American scholar (born 1966)

Douglas Thomas (born 1966) is an American scholar, researcher, and journalist. He is Associate Professor at the Annenberg School for Communication at the University of Southern California where he studies technology, communication, and culture. He is author or editor of numerous books including Reading Nietzsche Rhetorically (Guilford, 1998), Cybercrime: Security and Surveillance in the Information Age (with Brian Loader, Routledge, 2000), Hacker Culture (University of Minnesota Press, 2002), and Technological Visions: The Hopes and Fears that Shape New Technologies (with Marita Sturken and Sandra Ball-Rokeach).
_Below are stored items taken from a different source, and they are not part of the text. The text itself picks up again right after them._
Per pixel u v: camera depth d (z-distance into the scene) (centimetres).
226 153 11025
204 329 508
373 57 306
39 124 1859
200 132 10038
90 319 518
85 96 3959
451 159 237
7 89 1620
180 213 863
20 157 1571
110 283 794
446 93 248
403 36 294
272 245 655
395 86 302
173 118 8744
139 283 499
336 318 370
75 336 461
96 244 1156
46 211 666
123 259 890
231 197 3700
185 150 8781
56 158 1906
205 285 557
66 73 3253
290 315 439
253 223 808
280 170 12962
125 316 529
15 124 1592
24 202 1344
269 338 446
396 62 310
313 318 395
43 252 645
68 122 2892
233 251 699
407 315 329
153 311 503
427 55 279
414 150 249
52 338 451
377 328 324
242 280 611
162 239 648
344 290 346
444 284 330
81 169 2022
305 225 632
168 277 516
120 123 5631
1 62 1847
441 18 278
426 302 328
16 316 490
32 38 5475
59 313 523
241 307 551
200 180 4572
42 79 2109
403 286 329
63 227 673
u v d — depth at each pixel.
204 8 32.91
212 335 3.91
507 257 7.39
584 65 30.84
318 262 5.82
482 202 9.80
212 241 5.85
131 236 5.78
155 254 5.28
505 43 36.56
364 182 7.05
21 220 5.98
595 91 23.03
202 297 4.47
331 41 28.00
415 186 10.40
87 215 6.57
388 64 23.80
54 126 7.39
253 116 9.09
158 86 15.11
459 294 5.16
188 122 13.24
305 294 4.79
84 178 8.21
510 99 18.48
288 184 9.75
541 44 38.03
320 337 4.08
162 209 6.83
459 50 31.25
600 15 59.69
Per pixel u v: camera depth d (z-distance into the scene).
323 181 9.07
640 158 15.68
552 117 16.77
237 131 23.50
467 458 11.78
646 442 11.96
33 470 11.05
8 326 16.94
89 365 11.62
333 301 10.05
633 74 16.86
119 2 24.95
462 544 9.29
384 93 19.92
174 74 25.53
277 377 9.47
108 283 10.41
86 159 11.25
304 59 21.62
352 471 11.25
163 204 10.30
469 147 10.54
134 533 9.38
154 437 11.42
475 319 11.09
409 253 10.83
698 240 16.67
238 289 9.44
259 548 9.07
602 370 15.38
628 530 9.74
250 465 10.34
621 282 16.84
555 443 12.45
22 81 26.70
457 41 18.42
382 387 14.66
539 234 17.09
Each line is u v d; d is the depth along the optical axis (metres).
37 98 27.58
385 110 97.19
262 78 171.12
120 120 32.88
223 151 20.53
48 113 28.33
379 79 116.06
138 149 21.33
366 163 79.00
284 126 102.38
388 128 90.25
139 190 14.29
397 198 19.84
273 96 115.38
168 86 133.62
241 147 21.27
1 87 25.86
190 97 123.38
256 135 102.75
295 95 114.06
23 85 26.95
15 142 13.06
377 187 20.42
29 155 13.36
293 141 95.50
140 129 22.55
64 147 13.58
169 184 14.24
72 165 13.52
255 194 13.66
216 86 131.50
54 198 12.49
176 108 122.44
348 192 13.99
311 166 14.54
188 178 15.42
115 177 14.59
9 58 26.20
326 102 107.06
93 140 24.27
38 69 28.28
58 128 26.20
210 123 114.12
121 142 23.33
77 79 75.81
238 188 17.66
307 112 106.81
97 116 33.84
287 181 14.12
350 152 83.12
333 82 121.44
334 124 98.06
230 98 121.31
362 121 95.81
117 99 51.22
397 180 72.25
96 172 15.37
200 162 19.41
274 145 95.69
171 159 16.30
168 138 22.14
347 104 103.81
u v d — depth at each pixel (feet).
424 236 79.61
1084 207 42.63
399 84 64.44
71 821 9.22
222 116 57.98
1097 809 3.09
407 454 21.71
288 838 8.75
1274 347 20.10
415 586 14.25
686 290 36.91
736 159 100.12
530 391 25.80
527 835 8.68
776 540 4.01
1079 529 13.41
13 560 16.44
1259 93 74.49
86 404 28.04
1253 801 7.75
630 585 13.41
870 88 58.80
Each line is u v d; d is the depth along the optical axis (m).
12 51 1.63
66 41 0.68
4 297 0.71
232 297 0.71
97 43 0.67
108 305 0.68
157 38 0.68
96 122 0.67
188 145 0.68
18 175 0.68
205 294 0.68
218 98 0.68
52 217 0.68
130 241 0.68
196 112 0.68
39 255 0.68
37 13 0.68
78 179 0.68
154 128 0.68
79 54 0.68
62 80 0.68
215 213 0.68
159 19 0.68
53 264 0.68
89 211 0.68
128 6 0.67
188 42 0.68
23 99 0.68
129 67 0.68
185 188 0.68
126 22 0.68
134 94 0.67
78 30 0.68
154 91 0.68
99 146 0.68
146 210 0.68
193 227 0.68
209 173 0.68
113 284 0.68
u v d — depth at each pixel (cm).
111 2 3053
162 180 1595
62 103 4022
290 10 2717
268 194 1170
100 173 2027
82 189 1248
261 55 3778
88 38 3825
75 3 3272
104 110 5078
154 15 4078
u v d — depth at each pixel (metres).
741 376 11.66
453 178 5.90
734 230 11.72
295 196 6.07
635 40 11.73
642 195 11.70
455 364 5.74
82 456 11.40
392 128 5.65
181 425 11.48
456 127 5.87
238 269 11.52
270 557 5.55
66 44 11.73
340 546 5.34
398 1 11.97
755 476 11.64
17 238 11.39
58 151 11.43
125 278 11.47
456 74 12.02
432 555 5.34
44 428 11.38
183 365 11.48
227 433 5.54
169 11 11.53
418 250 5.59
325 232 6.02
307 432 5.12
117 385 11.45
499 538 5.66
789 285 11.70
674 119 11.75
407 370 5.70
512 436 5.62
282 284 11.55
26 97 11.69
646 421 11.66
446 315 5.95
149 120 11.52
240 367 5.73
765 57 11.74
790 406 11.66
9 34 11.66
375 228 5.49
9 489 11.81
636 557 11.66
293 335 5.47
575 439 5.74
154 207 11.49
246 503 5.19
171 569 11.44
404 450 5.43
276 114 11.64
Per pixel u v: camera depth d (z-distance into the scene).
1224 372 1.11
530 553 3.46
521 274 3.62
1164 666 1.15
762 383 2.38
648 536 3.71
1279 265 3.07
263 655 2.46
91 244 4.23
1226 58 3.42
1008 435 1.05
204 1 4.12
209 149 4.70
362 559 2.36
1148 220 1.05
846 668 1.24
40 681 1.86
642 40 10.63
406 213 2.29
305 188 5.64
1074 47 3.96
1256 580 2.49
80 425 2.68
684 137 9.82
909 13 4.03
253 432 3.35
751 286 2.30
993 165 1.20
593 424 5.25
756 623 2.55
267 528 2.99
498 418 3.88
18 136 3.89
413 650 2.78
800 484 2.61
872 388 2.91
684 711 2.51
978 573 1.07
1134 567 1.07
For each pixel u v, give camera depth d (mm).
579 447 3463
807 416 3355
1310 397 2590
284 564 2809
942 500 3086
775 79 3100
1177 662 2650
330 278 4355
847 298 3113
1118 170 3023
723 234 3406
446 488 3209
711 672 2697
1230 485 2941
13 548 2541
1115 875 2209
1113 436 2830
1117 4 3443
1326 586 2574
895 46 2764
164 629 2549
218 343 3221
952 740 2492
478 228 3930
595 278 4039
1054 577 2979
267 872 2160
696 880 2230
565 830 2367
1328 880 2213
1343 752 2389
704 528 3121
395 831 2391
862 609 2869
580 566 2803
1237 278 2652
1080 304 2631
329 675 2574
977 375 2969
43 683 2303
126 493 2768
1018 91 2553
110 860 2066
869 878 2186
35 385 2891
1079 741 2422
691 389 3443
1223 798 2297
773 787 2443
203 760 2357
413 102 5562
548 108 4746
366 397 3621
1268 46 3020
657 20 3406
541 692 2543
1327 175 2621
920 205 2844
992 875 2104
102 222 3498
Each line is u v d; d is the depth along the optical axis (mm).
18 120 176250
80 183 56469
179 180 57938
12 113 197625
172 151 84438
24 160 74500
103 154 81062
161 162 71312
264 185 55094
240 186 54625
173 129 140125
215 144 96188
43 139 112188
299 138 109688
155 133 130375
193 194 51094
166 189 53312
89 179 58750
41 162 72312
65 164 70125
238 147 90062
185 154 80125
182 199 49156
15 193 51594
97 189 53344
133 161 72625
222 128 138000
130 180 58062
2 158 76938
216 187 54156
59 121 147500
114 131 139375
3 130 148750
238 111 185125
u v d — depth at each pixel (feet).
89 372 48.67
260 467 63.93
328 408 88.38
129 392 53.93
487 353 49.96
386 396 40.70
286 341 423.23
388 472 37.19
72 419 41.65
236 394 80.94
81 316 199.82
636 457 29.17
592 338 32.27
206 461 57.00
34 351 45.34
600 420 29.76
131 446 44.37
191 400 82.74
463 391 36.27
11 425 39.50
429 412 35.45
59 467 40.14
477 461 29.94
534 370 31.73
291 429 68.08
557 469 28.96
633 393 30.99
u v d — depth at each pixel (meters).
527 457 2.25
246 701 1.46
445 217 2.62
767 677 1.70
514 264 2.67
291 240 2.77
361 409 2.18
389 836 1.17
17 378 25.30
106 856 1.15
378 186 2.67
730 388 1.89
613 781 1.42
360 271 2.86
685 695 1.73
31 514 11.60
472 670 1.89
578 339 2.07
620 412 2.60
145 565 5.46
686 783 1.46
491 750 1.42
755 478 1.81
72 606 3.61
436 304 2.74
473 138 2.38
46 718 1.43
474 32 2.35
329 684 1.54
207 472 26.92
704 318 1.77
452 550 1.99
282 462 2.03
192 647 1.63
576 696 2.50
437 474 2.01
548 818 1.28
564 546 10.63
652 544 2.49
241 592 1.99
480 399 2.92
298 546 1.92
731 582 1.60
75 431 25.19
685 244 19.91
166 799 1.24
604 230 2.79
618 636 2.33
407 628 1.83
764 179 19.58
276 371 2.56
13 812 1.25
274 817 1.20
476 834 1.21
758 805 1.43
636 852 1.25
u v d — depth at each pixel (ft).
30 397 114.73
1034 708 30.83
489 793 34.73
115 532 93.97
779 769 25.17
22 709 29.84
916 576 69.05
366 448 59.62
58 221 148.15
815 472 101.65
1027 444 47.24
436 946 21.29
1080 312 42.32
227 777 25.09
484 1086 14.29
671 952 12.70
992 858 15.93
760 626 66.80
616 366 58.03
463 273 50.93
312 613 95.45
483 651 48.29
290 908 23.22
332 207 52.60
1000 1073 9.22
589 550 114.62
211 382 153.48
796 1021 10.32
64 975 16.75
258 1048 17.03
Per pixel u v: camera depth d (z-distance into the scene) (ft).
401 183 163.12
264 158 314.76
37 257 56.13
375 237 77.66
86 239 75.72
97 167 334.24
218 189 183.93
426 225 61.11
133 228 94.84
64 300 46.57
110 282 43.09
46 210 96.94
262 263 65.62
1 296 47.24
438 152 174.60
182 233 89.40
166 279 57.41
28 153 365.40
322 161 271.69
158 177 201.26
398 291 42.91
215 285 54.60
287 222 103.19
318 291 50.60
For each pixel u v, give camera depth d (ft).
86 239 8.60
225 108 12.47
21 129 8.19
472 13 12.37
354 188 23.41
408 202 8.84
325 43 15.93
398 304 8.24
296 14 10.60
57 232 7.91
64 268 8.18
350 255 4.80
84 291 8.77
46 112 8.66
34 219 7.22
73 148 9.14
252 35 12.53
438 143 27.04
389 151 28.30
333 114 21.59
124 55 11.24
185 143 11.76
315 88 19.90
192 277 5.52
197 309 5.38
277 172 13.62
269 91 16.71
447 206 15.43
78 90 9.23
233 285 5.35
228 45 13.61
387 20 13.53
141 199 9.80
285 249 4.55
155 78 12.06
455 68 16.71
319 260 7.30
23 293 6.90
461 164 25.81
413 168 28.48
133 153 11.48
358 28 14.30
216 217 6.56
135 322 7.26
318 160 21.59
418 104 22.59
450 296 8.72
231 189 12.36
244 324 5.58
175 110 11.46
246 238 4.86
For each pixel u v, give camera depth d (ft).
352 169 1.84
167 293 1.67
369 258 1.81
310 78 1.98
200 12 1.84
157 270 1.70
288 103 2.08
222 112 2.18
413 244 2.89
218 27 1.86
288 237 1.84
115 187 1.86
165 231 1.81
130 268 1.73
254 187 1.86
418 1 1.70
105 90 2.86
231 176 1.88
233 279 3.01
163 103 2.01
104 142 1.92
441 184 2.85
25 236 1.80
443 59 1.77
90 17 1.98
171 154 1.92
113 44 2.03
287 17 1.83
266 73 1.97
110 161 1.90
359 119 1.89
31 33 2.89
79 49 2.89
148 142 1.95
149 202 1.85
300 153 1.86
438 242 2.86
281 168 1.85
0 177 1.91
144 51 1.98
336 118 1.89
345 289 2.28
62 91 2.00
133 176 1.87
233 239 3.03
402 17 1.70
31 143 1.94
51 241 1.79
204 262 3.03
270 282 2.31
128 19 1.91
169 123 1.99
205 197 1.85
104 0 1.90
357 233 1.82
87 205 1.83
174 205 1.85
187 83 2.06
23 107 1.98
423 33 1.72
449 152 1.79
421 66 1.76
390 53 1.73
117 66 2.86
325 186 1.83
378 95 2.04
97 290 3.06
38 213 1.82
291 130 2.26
He has published numerous articles in academic journals and is the founding editor of Games and Culture: A Journal of Interactive Media. In 2006, Thomas founded Games and Culture, the first academic journal dedicated to the study of video game culture. The following year, he organized a major video game studies conference in Tokyo that helped establish game studies as an academic field.

In 1998 and 1999, he covered the case of Kevin Mitnick for Wired News. On July 24, 2002, he testified before Congress on the topic of Cyber Terrorism and Critical Infrastructure Protection.

His research has been funded by the Annenberg Center for Communication, the Richard Lounsbery Foundation, and the MacArthur Foundation and has focused on the relationship between virtual worlds and civic engagement and digital media and learning.

His 2008 article co-authored with John Seely Brown, "The Gamer Disposition", was named a Harvard Business Review Breakthrough Idea of 2008, and also featured it on its Conversation Starter blog.

Thomas co-authored A New Culture of Learning: Cultivating the Imagination for a World of Constant Change which was translated into Turkish.

Thomas has consulted with the governments of South Korea, the United Arab Emirates, and Singapore on educational reform, and has advised curricula for a number of United States school systems. His more recent research project, Bodies of Code, examines the relationship between technology and the human body from the Second World War to the present.